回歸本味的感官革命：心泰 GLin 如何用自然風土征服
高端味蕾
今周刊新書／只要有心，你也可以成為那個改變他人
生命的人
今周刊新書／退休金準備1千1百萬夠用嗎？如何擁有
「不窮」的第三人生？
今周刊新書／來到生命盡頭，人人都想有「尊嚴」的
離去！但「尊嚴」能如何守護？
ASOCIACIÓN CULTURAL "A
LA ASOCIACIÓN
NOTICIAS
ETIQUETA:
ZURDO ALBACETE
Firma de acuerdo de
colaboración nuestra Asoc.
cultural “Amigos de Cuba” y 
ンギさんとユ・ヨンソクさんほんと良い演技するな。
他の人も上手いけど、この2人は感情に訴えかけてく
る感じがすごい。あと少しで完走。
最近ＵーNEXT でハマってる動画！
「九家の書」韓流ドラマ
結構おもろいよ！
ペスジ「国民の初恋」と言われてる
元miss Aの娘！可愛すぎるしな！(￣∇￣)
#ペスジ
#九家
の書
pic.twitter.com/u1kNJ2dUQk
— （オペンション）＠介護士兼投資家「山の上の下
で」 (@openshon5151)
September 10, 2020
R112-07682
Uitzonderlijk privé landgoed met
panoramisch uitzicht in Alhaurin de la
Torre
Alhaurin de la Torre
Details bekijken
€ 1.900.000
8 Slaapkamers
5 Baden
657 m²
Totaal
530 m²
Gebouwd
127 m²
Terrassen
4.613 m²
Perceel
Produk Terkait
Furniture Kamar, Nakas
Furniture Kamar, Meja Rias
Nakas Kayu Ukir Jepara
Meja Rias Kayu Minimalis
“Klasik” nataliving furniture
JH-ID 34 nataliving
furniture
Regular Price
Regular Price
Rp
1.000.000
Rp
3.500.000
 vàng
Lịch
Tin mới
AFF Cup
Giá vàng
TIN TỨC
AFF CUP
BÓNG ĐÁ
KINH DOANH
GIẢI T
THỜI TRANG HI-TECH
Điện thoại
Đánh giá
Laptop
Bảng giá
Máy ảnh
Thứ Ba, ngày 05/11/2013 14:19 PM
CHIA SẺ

Aim of the task> Reproduce each of the entries exactly, omitting none.

Exercise response>
回歸本味的感官革命：心泰 GLin 如何用自然風土征服
高端味蕾
今周刊新書／只要有心，你也可以成為那個改變他人
生命的人
今周刊新書／退休金準備1千1百萬夠用嗎？如何擁有
「不窮」的第三人生？
今周刊新書／來到生命盡頭，人人都想有「尊嚴」的
離去！但「尊嚴」能如何守護？
ASOCIACIÓN CULTURAL "A
LA ASOCIACIÓN
NOTICIAS
ETIQUETA:
ZURDO ALBACETE
Firma de acuerdo de
colaboración nuestra Asoc.
cultural “Amigos de Cuba” y 
ンギさんとユ・ヨンソクさんほんと良い演技するな。
他の人も上手いけど、この2人は感情に訴えかけてく
る感じがすごい。あと少しで完走。
最近ＵーNEXT でハマってる動画！
「九家の書」韓流ドラマ
結構おもろいよ！
ペスジ「国民の初恋」と言われてる
元miss Aの娘！可愛すぎるしな！(￣∇￣)
#ペスジ
#九家
の書
pic.twitter.com/u1kNJ2dUQk
— （オペンション）＠介護士兼投資家「山の上の下
で」 (@openshon5151)
September 10, 2020
R112-07682
Uitzonderlijk privé landgoed met
panoramisch uitzicht in Alhaurin de la
Torre
Alhaurin de la Torre
Details bekijken
€ 1.900.000
8 Slaapkamers
5 Baden
657 m²
Totaal
530 m²
Gebouwd
127 m²
Terrassen
4.613 m²
Perceel
Produk Terkait
Furniture Kamar, Nakas
Furniture Kamar, Meja Rias
Nakas Kayu Ukir Jepara
Meja Rias Kayu Minimalis
“Klasik” nataliving furniture
JH-ID 34 nataliving
furniture
Regular Price
Regular Price
Rp
1.000.000
Rp
3.500.000
 vàng
Lịch
Tin mới
AFF Cup
Giá vàng
TIN TỨC
AFF CUP
BÓNG ĐÁ
KINH DOANH
GIẢI T
THỜI TRANG HI-TECH
Điện thoại
Đánh giá
Laptop
Bảng giá
Máy ảnh
Thứ Ba, ngày 05/11/2013 14:19 PM
CHIA SẺ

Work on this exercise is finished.